▶ Problem: Take every line from the listing below that includes "understand" and copy it.

▶ Entries shown:
-------

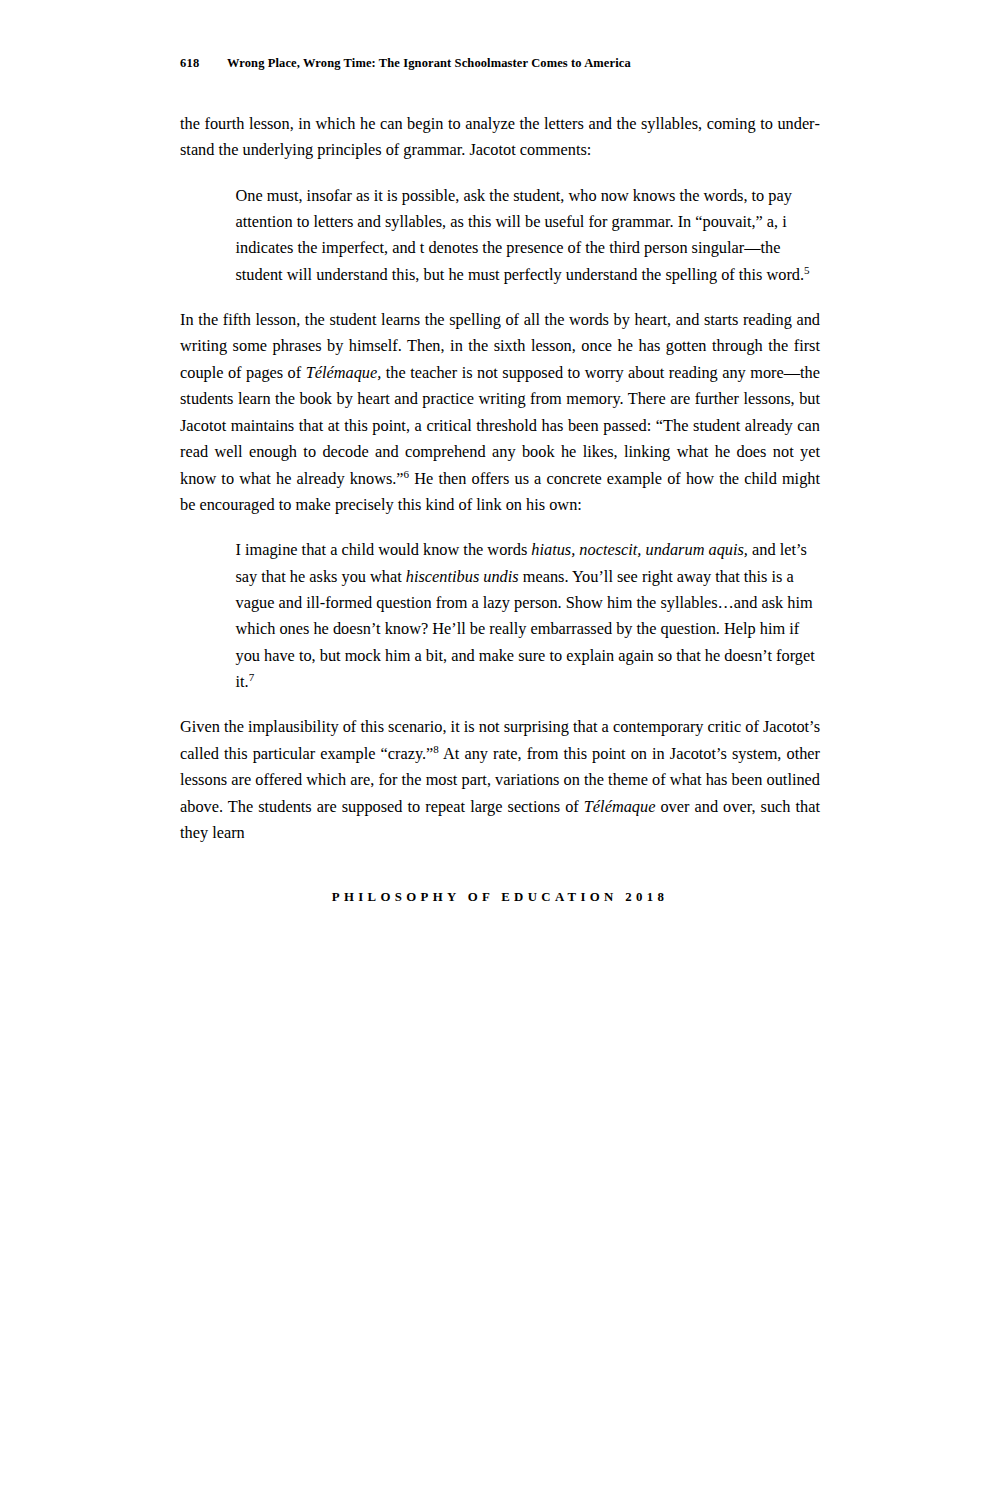618 Wrong Place, Wrong Time: The Ignorant Schoolmaster Comes to America
the fourth lesson, in which he can begin to analyze the letters and the syllables, coming to understand the underlying principles of grammar. Jacotot comments:
One must, insofar as it is possible, ask the student, who now knows the words, to pay attention to letters and syllables, as this will be useful for grammar. In “pouvait,” a, i indicates the imperfect, and t denotes the presence of the third person singular—the student will understand this, but he must perfectly understand the spelling of this word.5
In the fifth lesson, the student learns the spelling of all the words by heart, and starts reading and writing some phrases by himself. Then, in the sixth lesson, once he has gotten through the first couple of pages of Télémaque, the teacher is not supposed to worry about reading any more—the students learn the book by heart and practice writing from memory. There are further lessons, but Jacotot maintains that at this point, a critical threshold has been passed: “The student already can read well enough to decode and comprehend any book he likes, linking what he does not yet know to what he already knows.”6 He then offers us a concrete example of how the child might be encouraged to make precisely this kind of link on his own:
I imagine that a child would know the words hiatus, noctescit, undarum aquis, and let’s say that he asks you what hiscentibus undis means. You’ll see right away that this is a vague and ill-formed question from a lazy person. Show him the syllables…and ask him which ones he doesn’t know? He’ll be really embarrassed by the question. Help him if you have to, but mock him a bit, and make sure to explain again so that he doesn’t forget it.7
Given the implausibility of this scenario, it is not surprising that a contemporary critic of Jacotot’s called this particular example “crazy.”8 At any rate, from this point on in Jacotot’s system, other lessons are offered which are, for the most part, variations on the theme of what has been outlined above. The students are supposed to repeat large sections of Télémaque over and over, such that they learn
Philosophy of Education 2018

-------

▶ Task answer:
the fourth lesson, in which he can begin to analyze the letters and the syllables, coming to understand the underlying principles of grammar. Jacotot comments:
One must, insofar as it is possible, ask the student, who now knows the words, to pay attention to letters and syllables, as this will be useful for grammar. In “pouvait,” a, i indicates the imperfect, and t denotes the presence of the third person singular—the student will understand this, but he must perfectly understand the spelling of this word.5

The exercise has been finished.